Do limsup and liminf exist only for oscillating sequences? In many sites including wikipedia, limsup and liminf are defined using the pictures of oscillating sequences.

So, is there only this type of sequence which can have limsup and liminf?
(Ok, this is reasonable that a sequence jumping up & down can have limsup and liminf,but . . .)
 A: A sequence has a finite limsup and liminf if and only if it is bounded.
On the other hand if it is unbounded upwards, its limsup will be $\infty$. (And similarly for downwards unbounded sequences).
A: $\limsup$ and $\liminf$ are generally first defined for bounded sequences so that the limit superior and the limit inferior become real numbers. 
The picture above found in Wikipedia does not seem to depict a converging sequence. But it is bounded. The picture is used to highlight the fact that although the sequence oscillates and does not converge $\limsup$ and $\liminf$ still exist.

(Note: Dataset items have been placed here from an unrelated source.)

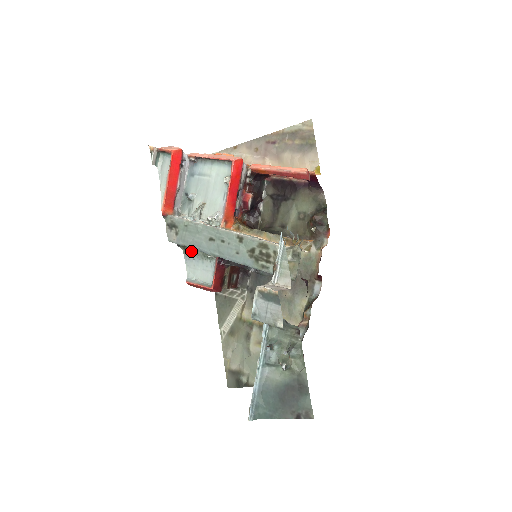
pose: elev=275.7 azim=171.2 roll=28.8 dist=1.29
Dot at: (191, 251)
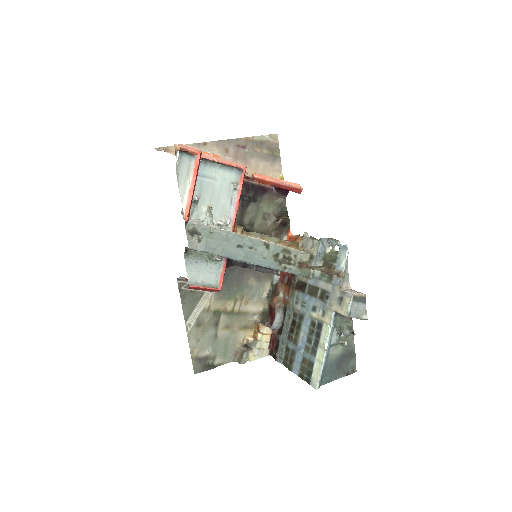
Dot at: (194, 255)
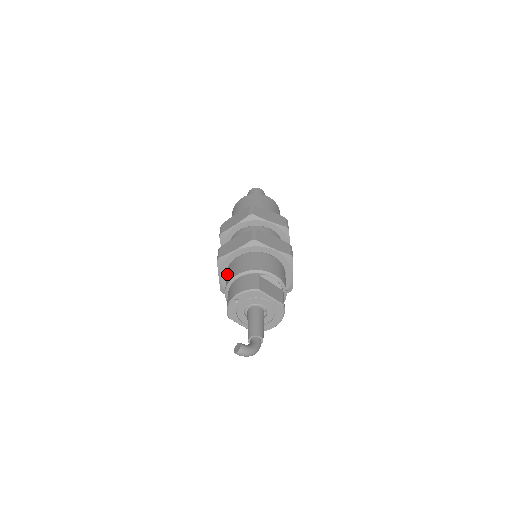
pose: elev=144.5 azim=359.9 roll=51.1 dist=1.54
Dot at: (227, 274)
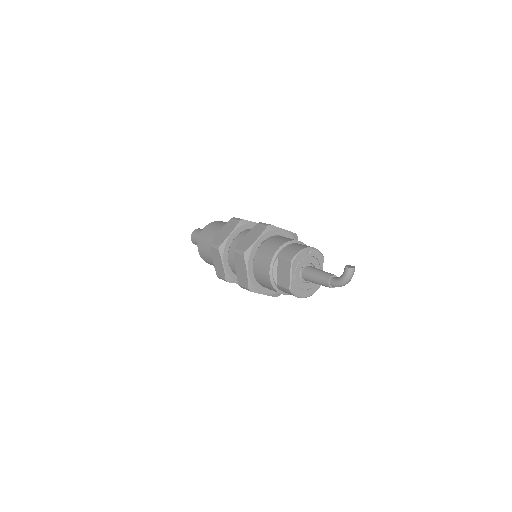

But when you define $\limsup$ and $\liminf$  for unbounded sequences as well by including symbols $\infty$ and $- \infty$ we come to the very useful fact that every sequence has both. So in that sense, No. This is not the only type of sequence that has a limit superior and a limit inferior. In fact, in a general sense any sequence does. 
A: If a sequence converges, its limit superior is equal to its  limit inferior and it is equal to its limit.